[Dataset entries]
%%

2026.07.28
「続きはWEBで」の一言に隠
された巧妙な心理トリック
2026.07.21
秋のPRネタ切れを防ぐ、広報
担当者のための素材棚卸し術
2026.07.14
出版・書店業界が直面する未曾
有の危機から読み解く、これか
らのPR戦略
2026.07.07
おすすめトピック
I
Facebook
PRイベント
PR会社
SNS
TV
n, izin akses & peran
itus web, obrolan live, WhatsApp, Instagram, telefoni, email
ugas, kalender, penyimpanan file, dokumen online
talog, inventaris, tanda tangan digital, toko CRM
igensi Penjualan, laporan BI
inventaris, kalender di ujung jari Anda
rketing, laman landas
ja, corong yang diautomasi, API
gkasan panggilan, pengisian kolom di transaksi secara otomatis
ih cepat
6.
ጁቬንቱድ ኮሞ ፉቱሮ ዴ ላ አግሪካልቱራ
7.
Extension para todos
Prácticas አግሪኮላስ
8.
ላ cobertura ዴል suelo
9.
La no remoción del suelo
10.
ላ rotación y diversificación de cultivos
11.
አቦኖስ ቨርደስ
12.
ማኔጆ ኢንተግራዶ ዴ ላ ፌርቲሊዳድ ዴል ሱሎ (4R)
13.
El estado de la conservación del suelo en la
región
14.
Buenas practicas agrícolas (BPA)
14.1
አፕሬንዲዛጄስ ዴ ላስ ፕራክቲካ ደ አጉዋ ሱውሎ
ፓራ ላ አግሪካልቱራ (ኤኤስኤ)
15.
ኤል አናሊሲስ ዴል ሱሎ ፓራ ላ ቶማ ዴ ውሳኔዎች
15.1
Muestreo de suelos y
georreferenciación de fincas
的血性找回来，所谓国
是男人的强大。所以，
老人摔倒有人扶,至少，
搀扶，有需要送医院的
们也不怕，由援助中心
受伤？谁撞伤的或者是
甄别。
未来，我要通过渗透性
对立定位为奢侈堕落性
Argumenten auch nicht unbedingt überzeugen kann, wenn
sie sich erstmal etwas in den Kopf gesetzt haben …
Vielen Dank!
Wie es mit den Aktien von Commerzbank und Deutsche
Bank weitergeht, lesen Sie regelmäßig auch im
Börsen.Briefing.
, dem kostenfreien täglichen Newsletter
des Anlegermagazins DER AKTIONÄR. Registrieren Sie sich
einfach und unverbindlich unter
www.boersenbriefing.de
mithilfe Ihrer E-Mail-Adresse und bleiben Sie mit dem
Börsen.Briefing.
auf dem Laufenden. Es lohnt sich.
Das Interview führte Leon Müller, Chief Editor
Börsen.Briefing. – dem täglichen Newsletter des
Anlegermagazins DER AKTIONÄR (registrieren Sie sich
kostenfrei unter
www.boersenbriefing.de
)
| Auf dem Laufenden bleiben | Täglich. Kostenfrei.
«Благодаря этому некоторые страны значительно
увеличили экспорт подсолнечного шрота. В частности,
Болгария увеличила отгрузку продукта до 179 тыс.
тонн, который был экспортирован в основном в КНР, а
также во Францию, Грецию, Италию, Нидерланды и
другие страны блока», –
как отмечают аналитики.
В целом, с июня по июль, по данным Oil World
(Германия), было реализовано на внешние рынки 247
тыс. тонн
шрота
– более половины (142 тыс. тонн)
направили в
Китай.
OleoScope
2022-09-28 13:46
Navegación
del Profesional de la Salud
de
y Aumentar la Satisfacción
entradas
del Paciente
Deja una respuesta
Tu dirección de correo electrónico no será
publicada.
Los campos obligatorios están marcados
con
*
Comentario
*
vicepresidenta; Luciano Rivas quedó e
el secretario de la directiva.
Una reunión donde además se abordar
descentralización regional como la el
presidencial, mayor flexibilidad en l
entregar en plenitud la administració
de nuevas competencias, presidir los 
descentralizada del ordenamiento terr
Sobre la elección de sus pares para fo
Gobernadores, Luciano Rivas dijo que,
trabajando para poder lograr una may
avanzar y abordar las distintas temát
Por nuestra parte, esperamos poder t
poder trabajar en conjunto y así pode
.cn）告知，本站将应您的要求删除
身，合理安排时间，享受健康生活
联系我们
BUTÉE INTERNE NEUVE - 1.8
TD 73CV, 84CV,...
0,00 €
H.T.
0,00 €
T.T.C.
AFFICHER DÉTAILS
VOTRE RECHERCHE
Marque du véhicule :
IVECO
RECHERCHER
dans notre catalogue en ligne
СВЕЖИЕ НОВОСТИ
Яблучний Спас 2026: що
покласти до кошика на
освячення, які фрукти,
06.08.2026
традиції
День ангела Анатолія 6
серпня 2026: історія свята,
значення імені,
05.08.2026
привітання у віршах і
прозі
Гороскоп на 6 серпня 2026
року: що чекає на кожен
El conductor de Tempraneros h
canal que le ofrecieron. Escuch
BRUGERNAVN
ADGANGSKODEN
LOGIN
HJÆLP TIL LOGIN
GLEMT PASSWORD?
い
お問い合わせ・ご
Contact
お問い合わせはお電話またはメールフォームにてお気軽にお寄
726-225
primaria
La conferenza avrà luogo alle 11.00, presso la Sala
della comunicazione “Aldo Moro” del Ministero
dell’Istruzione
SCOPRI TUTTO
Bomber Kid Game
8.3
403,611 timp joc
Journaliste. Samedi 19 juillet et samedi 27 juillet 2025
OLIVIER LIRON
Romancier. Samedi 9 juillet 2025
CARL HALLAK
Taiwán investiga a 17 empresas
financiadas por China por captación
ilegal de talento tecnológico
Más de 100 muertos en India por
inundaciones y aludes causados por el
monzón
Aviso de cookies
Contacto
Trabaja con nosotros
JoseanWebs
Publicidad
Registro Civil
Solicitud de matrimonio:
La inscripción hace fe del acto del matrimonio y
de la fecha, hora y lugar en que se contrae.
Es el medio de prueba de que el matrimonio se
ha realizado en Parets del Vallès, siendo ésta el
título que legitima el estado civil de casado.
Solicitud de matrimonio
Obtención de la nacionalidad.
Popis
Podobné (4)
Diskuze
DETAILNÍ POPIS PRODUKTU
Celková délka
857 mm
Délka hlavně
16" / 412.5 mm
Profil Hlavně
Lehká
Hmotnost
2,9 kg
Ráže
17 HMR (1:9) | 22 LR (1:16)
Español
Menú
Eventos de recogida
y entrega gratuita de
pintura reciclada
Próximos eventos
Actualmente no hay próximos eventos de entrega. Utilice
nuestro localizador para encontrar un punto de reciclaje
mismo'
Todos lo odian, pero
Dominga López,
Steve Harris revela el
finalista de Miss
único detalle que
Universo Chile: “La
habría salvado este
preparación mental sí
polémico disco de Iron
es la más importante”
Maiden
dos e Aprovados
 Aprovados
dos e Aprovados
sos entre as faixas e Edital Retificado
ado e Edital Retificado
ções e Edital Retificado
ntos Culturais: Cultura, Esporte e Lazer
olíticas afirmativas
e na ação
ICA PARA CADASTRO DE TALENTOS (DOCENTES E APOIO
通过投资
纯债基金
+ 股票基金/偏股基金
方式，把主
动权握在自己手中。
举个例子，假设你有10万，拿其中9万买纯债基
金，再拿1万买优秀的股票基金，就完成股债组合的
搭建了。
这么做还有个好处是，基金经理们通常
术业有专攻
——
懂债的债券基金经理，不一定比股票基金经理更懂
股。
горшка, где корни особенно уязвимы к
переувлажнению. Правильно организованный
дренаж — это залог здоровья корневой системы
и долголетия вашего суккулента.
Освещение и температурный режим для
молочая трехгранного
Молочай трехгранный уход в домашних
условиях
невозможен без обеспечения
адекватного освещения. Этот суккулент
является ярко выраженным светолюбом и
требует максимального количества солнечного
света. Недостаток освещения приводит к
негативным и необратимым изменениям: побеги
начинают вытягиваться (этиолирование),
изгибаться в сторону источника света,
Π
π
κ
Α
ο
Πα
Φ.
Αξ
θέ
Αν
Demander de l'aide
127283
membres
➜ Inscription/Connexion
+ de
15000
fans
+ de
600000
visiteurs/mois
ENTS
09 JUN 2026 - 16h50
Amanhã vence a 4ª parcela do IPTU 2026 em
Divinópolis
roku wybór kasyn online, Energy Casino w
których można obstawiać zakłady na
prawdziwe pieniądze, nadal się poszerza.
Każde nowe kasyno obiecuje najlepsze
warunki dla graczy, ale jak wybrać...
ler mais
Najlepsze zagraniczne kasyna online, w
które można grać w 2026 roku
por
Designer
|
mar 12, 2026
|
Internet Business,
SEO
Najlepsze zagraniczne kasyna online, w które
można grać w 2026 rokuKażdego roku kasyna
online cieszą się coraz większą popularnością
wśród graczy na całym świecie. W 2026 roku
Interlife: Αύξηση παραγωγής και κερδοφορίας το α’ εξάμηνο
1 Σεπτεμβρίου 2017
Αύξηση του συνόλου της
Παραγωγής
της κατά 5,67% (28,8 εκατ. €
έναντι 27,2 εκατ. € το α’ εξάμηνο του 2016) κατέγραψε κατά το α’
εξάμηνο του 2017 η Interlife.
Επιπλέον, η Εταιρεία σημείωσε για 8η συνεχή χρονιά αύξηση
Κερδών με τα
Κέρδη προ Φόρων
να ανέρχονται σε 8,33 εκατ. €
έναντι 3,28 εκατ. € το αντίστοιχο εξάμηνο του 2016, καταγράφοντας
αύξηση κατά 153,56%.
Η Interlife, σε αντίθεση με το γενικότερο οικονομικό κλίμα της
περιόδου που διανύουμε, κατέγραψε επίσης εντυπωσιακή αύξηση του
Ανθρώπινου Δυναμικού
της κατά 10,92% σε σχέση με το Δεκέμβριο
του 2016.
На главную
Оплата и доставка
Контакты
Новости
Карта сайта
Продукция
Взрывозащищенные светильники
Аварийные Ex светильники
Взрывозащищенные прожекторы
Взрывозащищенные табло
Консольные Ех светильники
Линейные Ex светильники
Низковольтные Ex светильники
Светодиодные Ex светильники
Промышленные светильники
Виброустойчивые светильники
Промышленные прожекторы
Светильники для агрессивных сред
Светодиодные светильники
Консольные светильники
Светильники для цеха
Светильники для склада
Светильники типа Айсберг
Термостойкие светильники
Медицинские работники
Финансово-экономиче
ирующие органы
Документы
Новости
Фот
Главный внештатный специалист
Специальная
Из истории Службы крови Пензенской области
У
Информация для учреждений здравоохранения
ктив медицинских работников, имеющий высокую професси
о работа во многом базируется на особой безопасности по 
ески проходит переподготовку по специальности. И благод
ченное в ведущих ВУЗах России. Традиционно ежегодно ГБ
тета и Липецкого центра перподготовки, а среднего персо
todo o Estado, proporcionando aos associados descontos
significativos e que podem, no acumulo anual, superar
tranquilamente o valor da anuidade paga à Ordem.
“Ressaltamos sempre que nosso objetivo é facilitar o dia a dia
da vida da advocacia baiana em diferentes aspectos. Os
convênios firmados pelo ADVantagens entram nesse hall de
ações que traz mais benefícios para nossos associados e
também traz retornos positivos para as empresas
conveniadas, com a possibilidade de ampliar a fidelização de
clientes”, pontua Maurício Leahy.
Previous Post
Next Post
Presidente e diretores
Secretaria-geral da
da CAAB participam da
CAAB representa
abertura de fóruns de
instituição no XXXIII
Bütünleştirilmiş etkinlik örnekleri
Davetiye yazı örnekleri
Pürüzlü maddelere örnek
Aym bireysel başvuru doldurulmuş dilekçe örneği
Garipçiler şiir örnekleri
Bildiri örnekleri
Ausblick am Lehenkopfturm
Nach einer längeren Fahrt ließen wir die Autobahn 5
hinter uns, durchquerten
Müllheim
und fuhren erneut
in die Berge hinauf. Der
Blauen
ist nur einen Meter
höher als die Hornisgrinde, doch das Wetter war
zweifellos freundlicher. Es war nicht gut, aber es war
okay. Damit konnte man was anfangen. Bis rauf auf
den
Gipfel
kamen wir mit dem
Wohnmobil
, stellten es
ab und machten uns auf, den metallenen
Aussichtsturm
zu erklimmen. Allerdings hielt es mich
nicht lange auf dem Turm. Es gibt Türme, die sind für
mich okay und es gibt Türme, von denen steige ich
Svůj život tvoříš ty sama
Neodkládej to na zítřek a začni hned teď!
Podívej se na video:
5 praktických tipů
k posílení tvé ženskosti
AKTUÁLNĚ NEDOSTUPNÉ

%%

AIM OF THE TASK => Starting at the line above that contains "Κερδών με τα", write out each line exactly until the line that contains "Виброустойчивые светильники" has been written, and stop there.

OUTPUT OF THE EXERCISE =>
Κερδών με τα
Κέρδη προ Φόρων
να ανέρχονται σε 8,33 εκατ. €
έναντι 3,28 εκατ. € το αντίστοιχο εξάμηνο του 2016, καταγράφοντας
αύξηση κατά 153,56%.
Η Interlife, σε αντίθεση με το γενικότερο οικονομικό κλίμα της
περιόδου που διανύουμε, κατέγραψε επίσης εντυπωσιακή αύξηση του
Ανθρώπινου Δυναμικού
της κατά 10,92% σε σχέση με το Δεκέμβριο
του 2016.
На главную
Оплата и доставка
Контакты
Новости
Карта сайта
Продукция
Взрывозащищенные светильники
Аварийные Ex светильники
Взрывозащищенные прожекторы
Взрывозащищенные табло
Консольные Ех светильники
Линейные Ex светильники
Низковольтные Ex светильники
Светодиодные Ex светильники
Промышленные светильники
Виброустойчивые светильники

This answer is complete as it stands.